Corps rewrites proposal on easing limits on wetlands development
Published 10:53 pm Saturday, May 26, 2007
The U.S. Army Corps of Engineers has approved a new permit to ease restrictions on development in Gulf Coast wetlands.
The permit will allow developers to fill in up to three acres of “low quality” wetlands in south Mississippi without an individual permit from the corps for each project. The so-called regional general permit does not affect wetlands in neighboring Louisiana and Alabama and is for residential developments only.
The permit has been in development since Hurricane Katrina hit the coast in August 2005.
It applies only in Harrison, Hancock, Jackson, George, Stone and Pearl River counties. The permit is valid for two years, but may be renewed for up to five years.
Corps officials said they will coordinate with state and federal agencies on all applications, much in the same way it does on individual permits.
The corps, which regulates and protects navigable waters and adjacent wetlands, said the change will streamline and accelerate the regulatory process to allow people to rebuild along the coast.
“This regional general permit takes into account the many comments and concerns we received from the public, federal, state and local agencies when the regional permit was proposed last October,” corps spokesman E. Patrick Robbins said Friday.
Robbins said the new regional permit does not “alleviate the need for an applicant to follow the rules and regulation.”
“The only difference between an individual permit and a regional permit is if the applicant has met all the requirements and it has been validated, the 30-day public notice and individual environmental assessment won’t be required.
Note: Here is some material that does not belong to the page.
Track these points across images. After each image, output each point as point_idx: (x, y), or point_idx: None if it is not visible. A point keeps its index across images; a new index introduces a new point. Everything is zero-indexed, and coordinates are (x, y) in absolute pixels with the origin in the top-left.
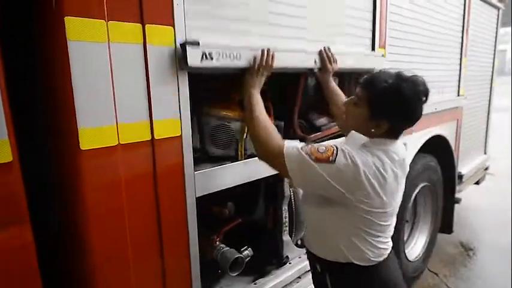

The RGP streamlines the process but doesn’t change the basic requirements,” he said.
Robbins said the corps’ Mobile District, which issued the new rules, will create a Web site listing all permits granted and requirements placed on developers.
Robbins said developers will need to certify their own impact on federally regulated waters and wetlands. They will also need to list their work to offset the impacts.
Opponents argue the corps has not proven a need to change the rules for filling wetlands. They say the change will weaken protections to wetlands, which filter pollutants from water supplies and absorb the impacts of tropical storms, among other important functions.
“This is not helpful,” said Mark LaSalle, the Gulf Coast project director for Audubon Mississippi. “The rules made sense before the hurricane. Now it makes even more sense to be more protective of our wetlands. I don’t follow the corps’ logic.”
Robert Wiygul, a Biloxi attorney active in wetlands protection, said the new permit would theoretically allow an unlimited amount of wetlands to be filled three acres at a time. Because the impact could be so large, he said, a formal environmental impact analysis should be completed under the national environmental protection law.
“This regional permit is a classic solution in search of a problem,” Wiygul said. “I feel safe saying there are a lot of citizens and groups looking very hard at a court challenge to this decision.”